According to the apostle Paul, virtue is a woman’s greatest adornment. “I desire,” said he, that women adorn themselves in modest apparel, with shamefacedness and sobriety; not with broided hair, or gold, or pearls, or costly array; But (which becometh women professing godliness) with good works (1 Tim. 2:9–10). This same order of priority could now be applied to men also.

The Lord in the form of an ordinary man walks in our midst, seeking those who will feed Him, give Him to drink, clothe Him and give Him shelter (cf. Matt. 25:34–36), and who will give Him a cup of cold water. In exchange He has prepared oceans of Living Water. If any man thirst, He says, let him come unto me, and drink. He that believeth on me, as the scripture hath said, out of his belly6 shall flow rivers of living water (Jn. 7:37–38).

Great is the Lord’s forgiveness, and spacious are His habitations. He wipes away the tears of the weeping, grants the Earth to the meek, has mercy on those who are merciful, and adopts the peacemakers as sons. But all of us, no matter what sins we might bring to Him, should firmly remember the following words: Go, and sin no more (Jn. 8:11).

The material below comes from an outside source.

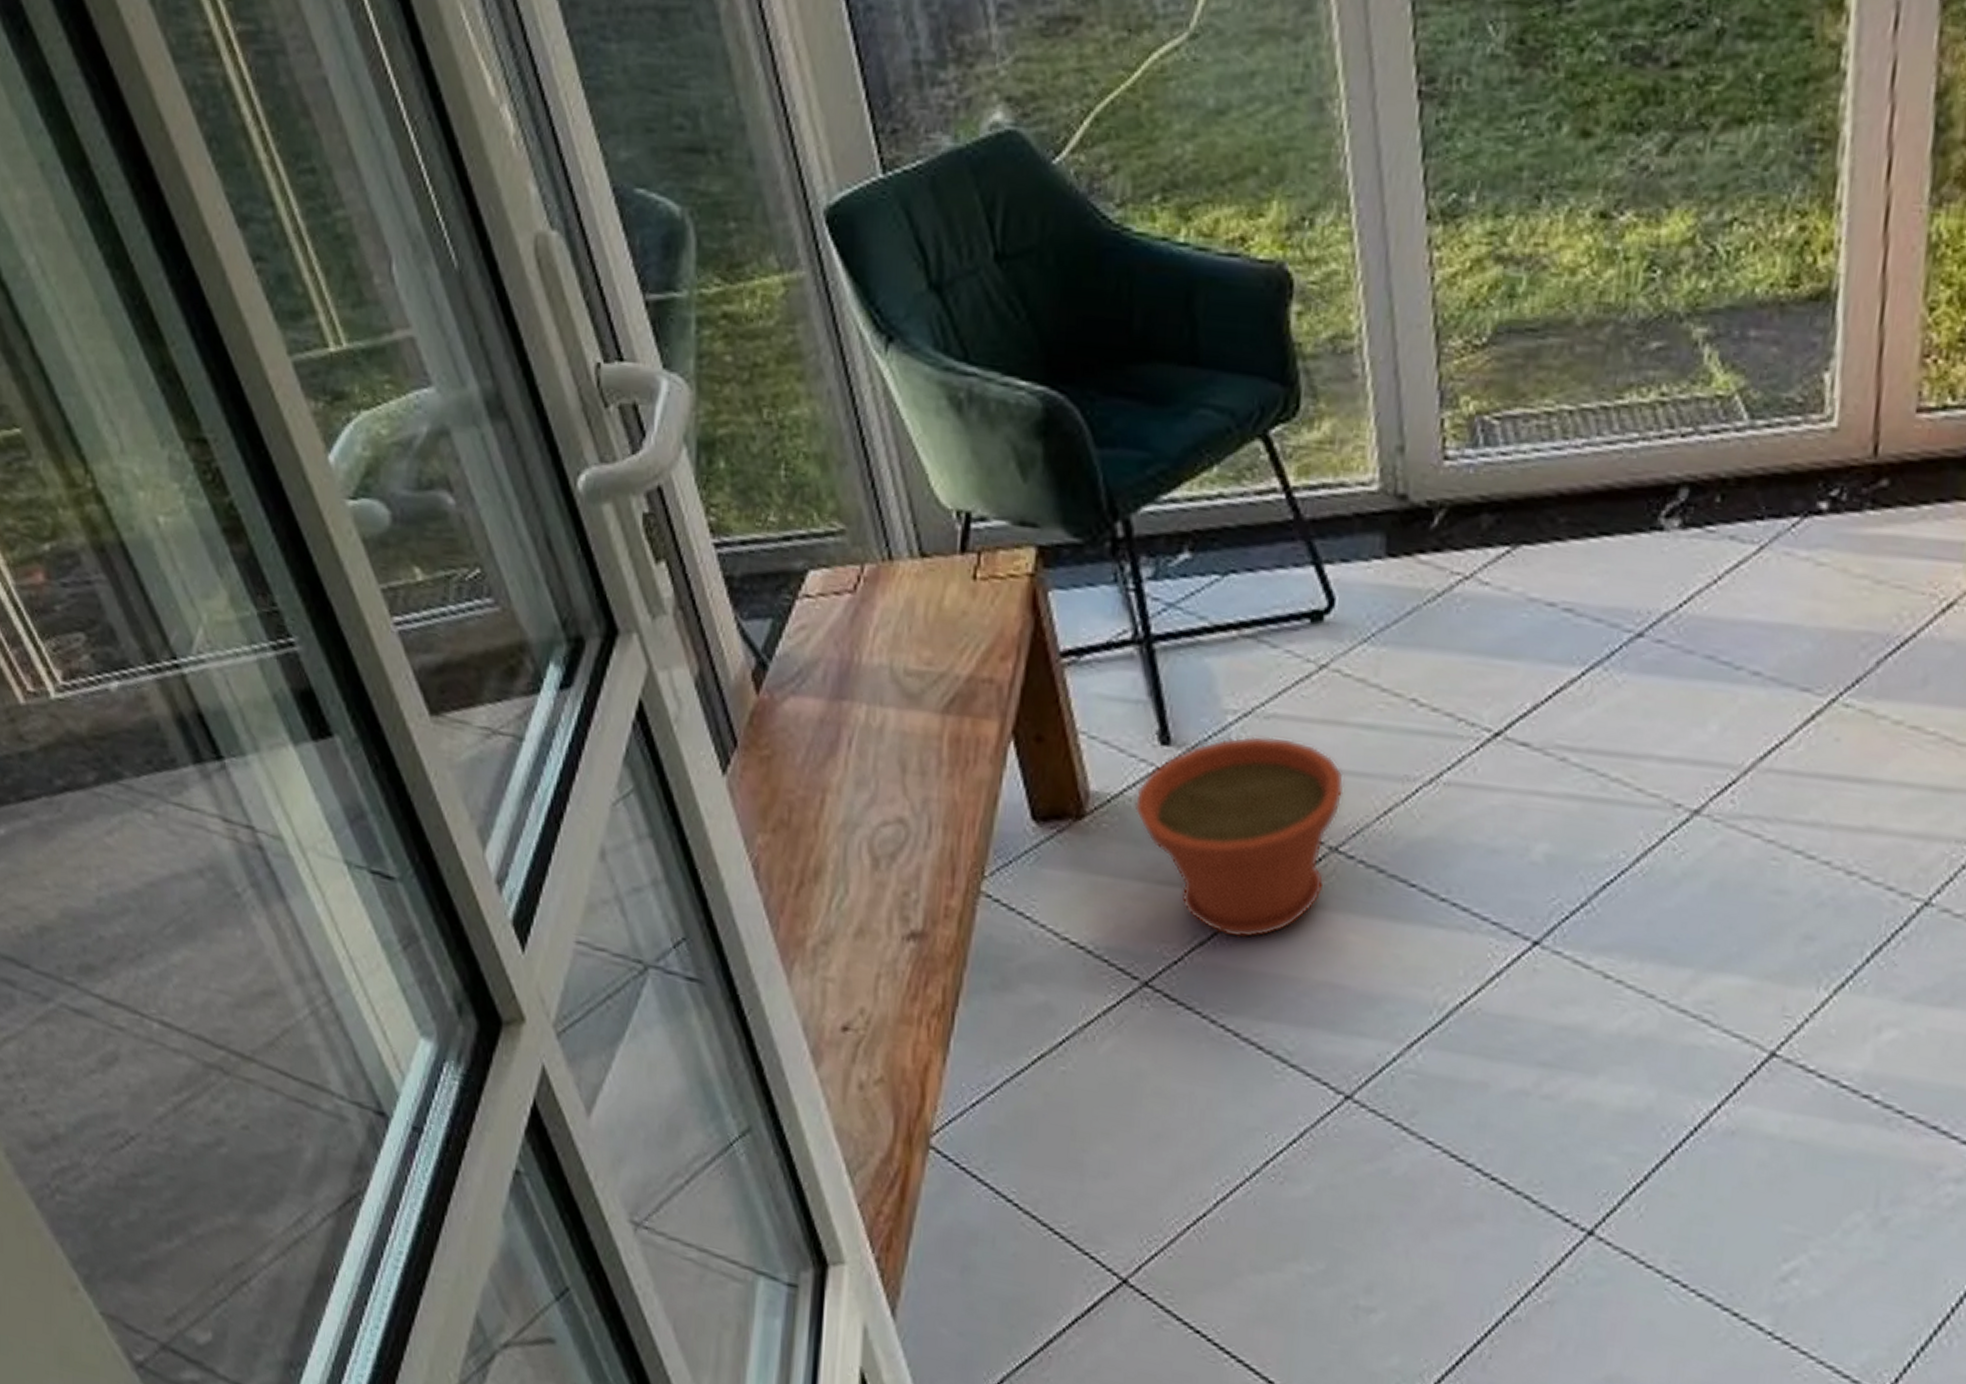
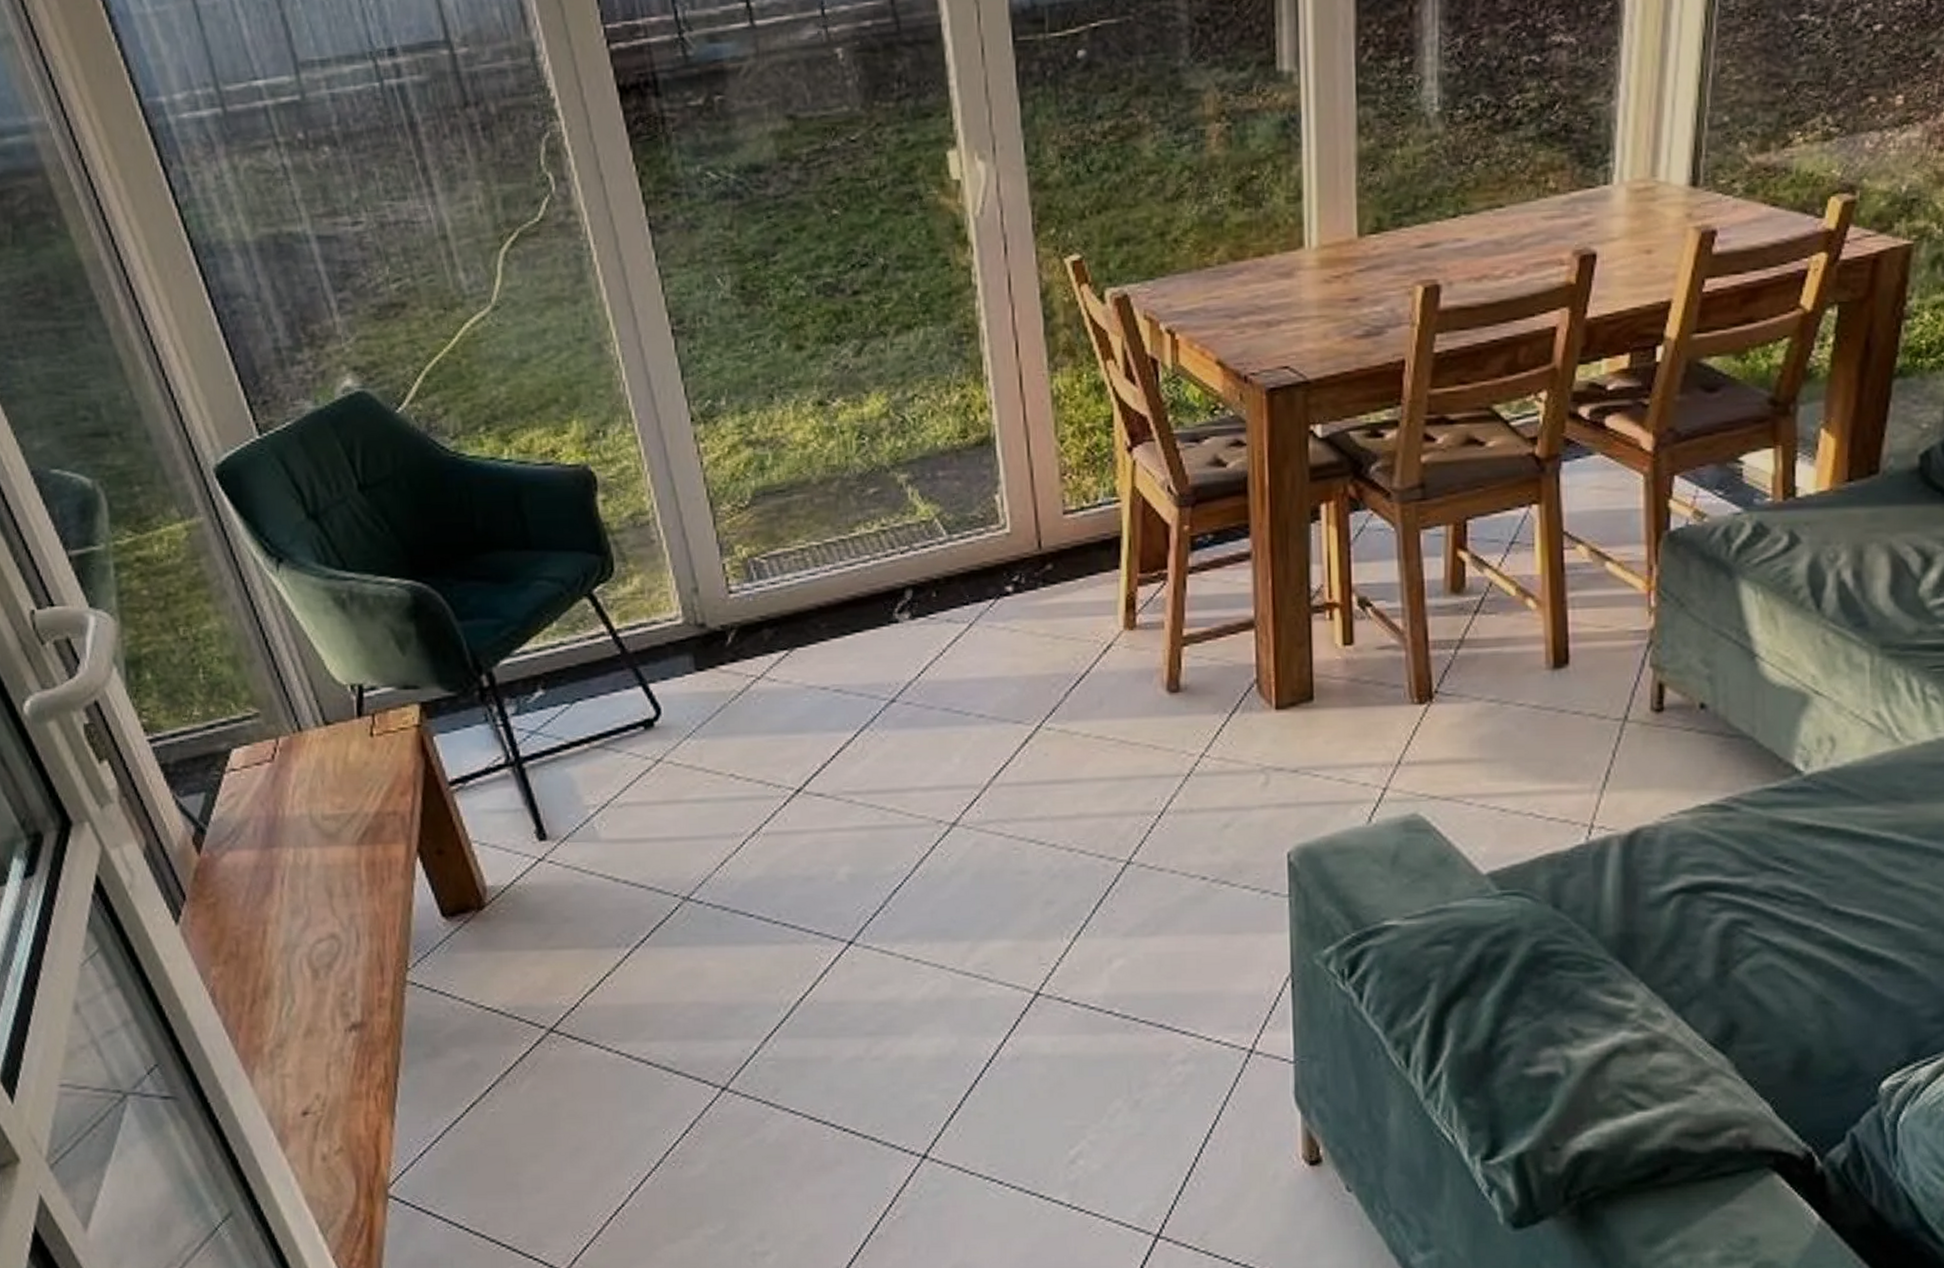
plant pot: present [1134,735,1345,939] -> none [523,819,688,980]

Hieromonk Irenei (Pikovsky)
Translation by Nun Cornelia (Rees)


1 At the Litia, stichera on “Glory, both now.”

2 At “Lord I have cried”, Vespers stichera on “Glory”.

3 At “Lord I have cried”, first Vespers stichera on the Samaritan woman.

4 At “Lord I have cried”, Vespers stichera on “Glory”.

5 At “Lord I have cried”, first Vespers stichera on the Samaritan woman.

6 The Greek word, κοιλα, or “belly” is in this instance translated into the Russian as “heart”. See: A Greek-English Lexicon Of The New Testament And Other Early Christian Literature (BDAG). П. 4295.